» INSTRUCTION: Write out every line of the items below, keeping each one word for word and character for character.

(Page-level text extractions)
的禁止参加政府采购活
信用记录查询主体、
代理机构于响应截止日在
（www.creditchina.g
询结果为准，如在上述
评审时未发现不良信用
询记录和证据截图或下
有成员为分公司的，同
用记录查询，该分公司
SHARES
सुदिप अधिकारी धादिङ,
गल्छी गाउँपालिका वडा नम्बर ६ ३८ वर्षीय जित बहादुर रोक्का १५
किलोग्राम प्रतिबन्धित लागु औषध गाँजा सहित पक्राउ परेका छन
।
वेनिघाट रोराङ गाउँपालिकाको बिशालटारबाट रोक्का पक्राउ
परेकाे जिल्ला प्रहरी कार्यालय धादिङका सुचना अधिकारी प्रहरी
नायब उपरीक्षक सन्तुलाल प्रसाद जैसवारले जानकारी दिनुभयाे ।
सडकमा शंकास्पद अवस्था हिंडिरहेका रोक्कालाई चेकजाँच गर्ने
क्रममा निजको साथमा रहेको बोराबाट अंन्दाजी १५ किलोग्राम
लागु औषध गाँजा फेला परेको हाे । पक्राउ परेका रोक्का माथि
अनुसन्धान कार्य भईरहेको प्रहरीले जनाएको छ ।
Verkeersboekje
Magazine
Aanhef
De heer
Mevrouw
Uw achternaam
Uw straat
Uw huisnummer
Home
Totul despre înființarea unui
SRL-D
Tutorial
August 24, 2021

» ANSWER SECTION:
的禁止参加政府采购活
信用记录查询主体、
代理机构于响应截止日在
（www.creditchina.g
询结果为准，如在上述
评审时未发现不良信用
询记录和证据截图或下
有成员为分公司的，同
用记录查询，该分公司
SHARES
सुदिप अधिकारी धादिङ,
गल्छी गाउँपालिका वडा नम्बर ६ ३८ वर्षीय जित बहादुर रोक्का १५
किलोग्राम प्रतिबन्धित लागु औषध गाँजा सहित पक्राउ परेका छन
।
वेनिघाट रोराङ गाउँपालिकाको बिशालटारबाट रोक्का पक्राउ
परेकाे जिल्ला प्रहरी कार्यालय धादिङका सुचना अधिकारी प्रहरी
नायब उपरीक्षक सन्तुलाल प्रसाद जैसवारले जानकारी दिनुभयाे ।
सडकमा शंकास्पद अवस्था हिंडिरहेका रोक्कालाई चेकजाँच गर्ने
क्रममा निजको साथमा रहेको बोराबाट अंन्दाजी १५ किलोग्राम
लागु औषध गाँजा फेला परेको हाे । पक्राउ परेका रोक्का माथि
अनुसन्धान कार्य भईरहेको प्रहरीले जनाएको छ ।
Verkeersboekje
Magazine
Aanhef
De heer
Mevrouw
Uw achternaam
Uw straat
Uw huisnummer
Home
Totul despre înființarea unui
SRL-D
Tutorial
August 24, 2021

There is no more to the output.